====== Page text ======

Dear people who are better at maths, logic, or philosophy than I am: help me out here. Ballistic made two new beers. They’re designed to combine into one beer. So technically they’ve made three beers. But since they encourage experimenting with different blends, have they actually made infinite beers? DID BALLISTIC JUST INVENT INFINITE BEERS??
If your brain is hurting as much as mine is, rest assured - I’ll tell you the best combination at the end of this, so you can ignore Ballistic’s fast and loose, reality-defying recommendation and just stubbornly sit with one beer like I did.
Ballistic Beer invited the teams from Carwyn Cellars in Melbourne and Brewski Bar in Brisbane to join them for a collaboration brew day, and between them they brewed two beers: the Carwyn Raspberry Sour and the Brewski Sweet Stout. Each was meant to have a relatively simple flavour profile, because they were made to be blended together so that each person could pick and choose their own level of complexity. To this end, the two beers are sold in mixed four-packs, and even the can designs work together when you stack them on top of each other.
Like the good scientist I am (stop laughing), I decided to taste them separately before I blended them together.
The Carwyn Raspberry Sour, surprisingly, doesn’t pour pink, but more an apricot colour, like a skin contact natural wine - perhaps with the slightest blush of rosiness in the right lighting. The aroma is all about the raspberry, with a slightly floral scent joining it. But in the mouth that eases into a cool bath of kettle-soured and citric tartness, though the fizziness lets the raspberry continue to ride along in the upper palate.

====== Collected data ======

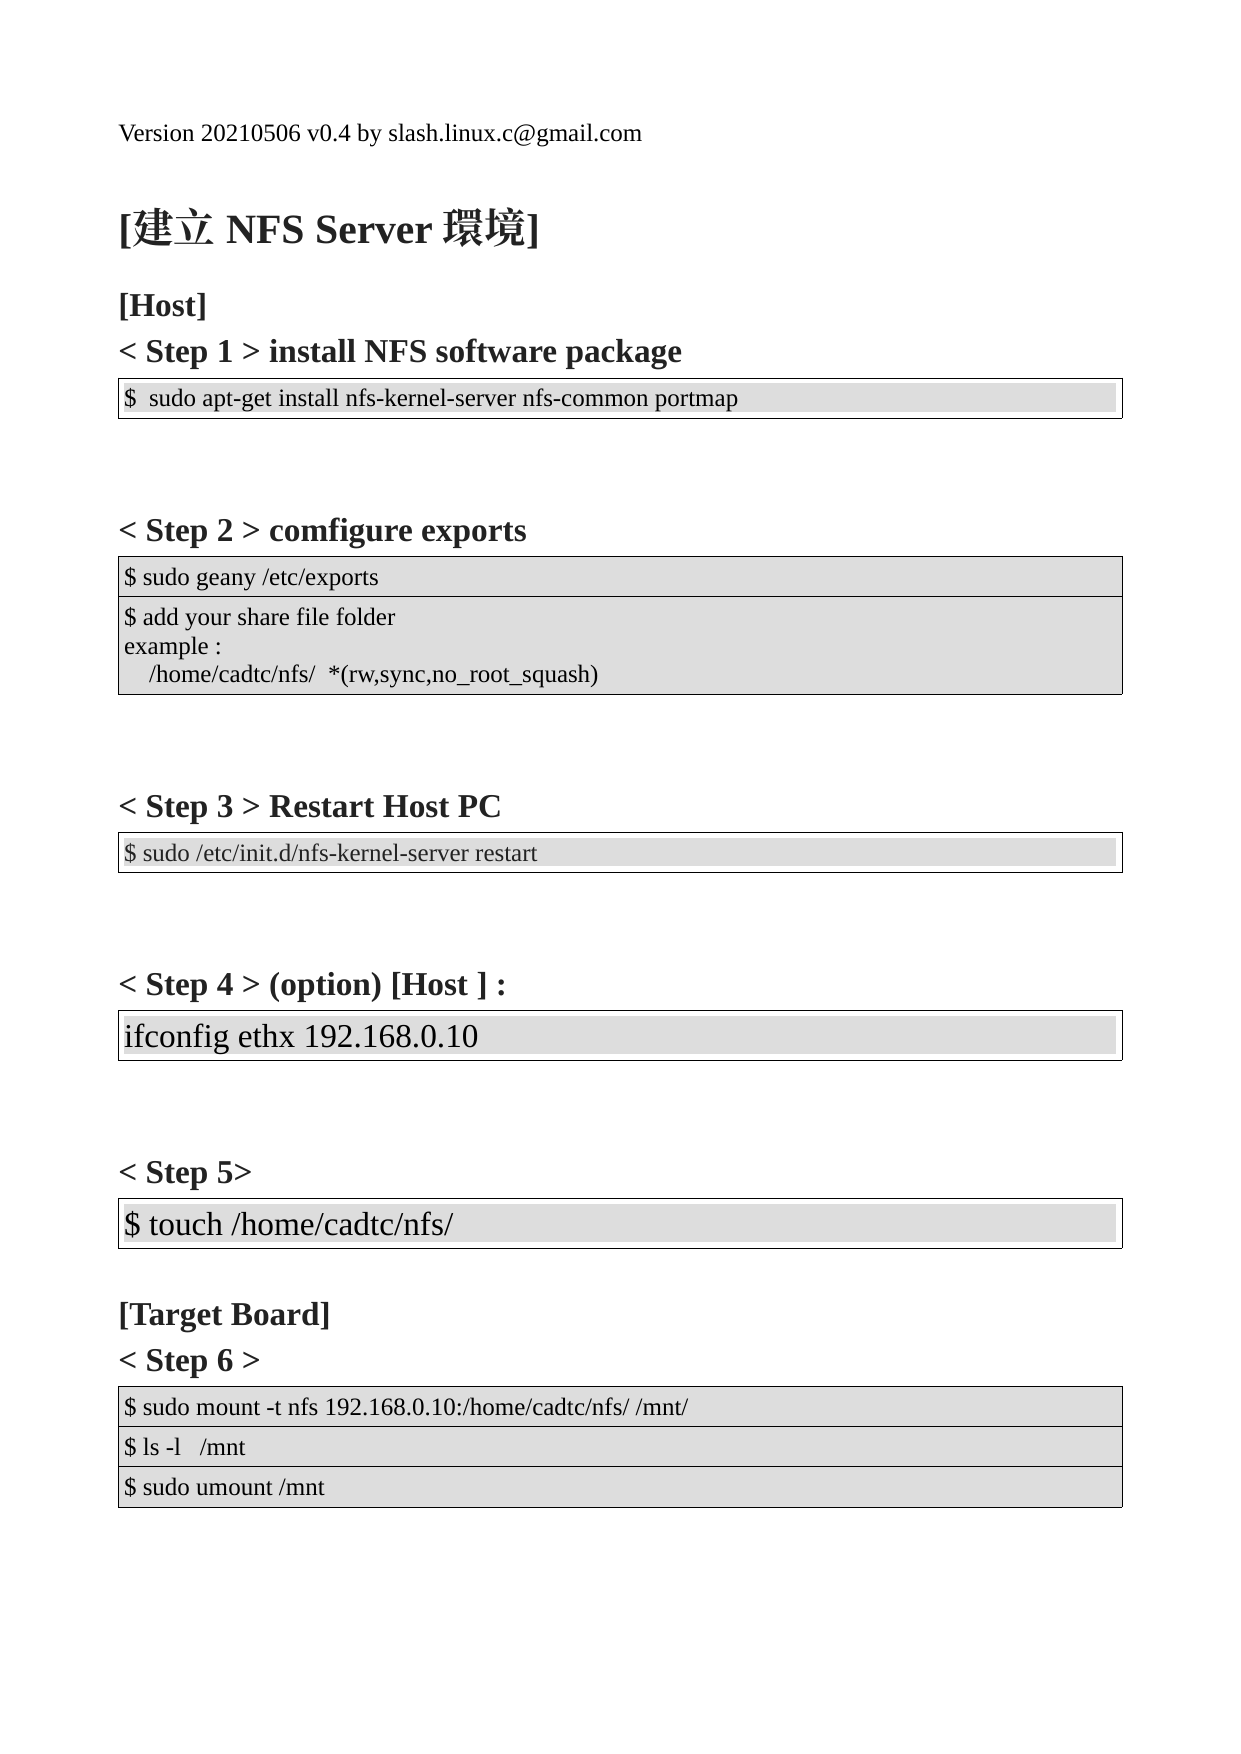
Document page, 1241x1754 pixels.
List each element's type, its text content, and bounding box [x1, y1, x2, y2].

======

Goals ::
- a) Answer these questions from the review of the Ballistic collaboration beers:
(i) Which two venues' teams joined Ballistic Beer for the collaboration brew day?
(ii) In what kind of pack are the two beers sold?
(iii) What color does the Carwyn Raspberry Sour pour?
- b) Write the next part of the review of the Ballistic collaboration beers, picking up after its final sentence.

Answers per task ::
- a)
(i) Carwyn Cellars in Melbourne and Brewski Bar in Brisbane.
(ii) Mixed four-packs.
(iii) An apricot color, like a skin contact natural wine, perhaps with the slightest blush of rosiness in the right lighting.

- b)
Then comes the Brewski Sweet Stout. Don’t expect the sticky sweetness of some milk stouts - the lactose here plays more of a balancing role than a dominant one. It brings just enough sweetness to keep harsh bitterness away, letting the roastiness, the black coffee and the dark chocolate characters do their thing.
Alright. Ready to hear my mixing secret? Don’t let the raspberry sour take over. It wants to.
More raspberry sour than sweet stout: Almost no point to mixing. You just made your raspberry sour darker in colour, but it still very much drinks like a raspberry sour. Congratulations.
Half and half: Your raspberry sour now looks like a dark beer, with 90 percent of the opacity of the sweet stout on its own. Granted, you can start to pick out the flavour of the stout, but you’ve got to work at it. Who wants to work? I’m not here to work.
More sweet stout than raspberry sour: Now we’re talking. With a ratio somewhere between 2:1 and 3:1, this is a complex blend of flavours where each beer brings its best. The dark malts and the fruitiness really bounce off each other. This is a stout with a tang of raspberry, and the acidity brings a real crispness that makes this an all-weather drink.
This is the correct and best way to drink these beers. Fight me.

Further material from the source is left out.